# Task item
From the line containing "隨想幾則：刺激 現代觀念" to the last line of the records below, retype every line exactly and output nothing else.

# Given data
------------

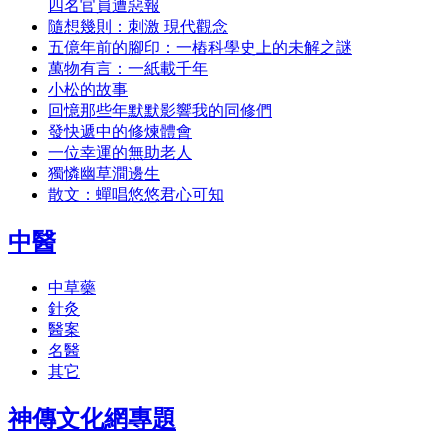
四名官員遭惡報
隨想幾則：刺激 現代觀念
五億年前的腳印：一樁科學史上的未解之謎
萬物有言：一紙載千年
小松的故事
回憶那些年默默影響我的同修們
發快遞中的修煉體會
一位幸運的無助老人
獨憐幽草澗邊生
散文：蟬唱悠悠君心可知
中醫
中草藥
針灸
醫案
名醫
其它
神傳文化網專題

------------

# Exercise response
隨想幾則：刺激 現代觀念
五億年前的腳印：一樁科學史上的未解之謎
萬物有言：一紙載千年
小松的故事
回憶那些年默默影響我的同修們
發快遞中的修煉體會
一位幸運的無助老人
獨憐幽草澗邊生
散文：蟬唱悠悠君心可知
中醫
中草藥
針灸
醫案
名醫
其它
神傳文化網專題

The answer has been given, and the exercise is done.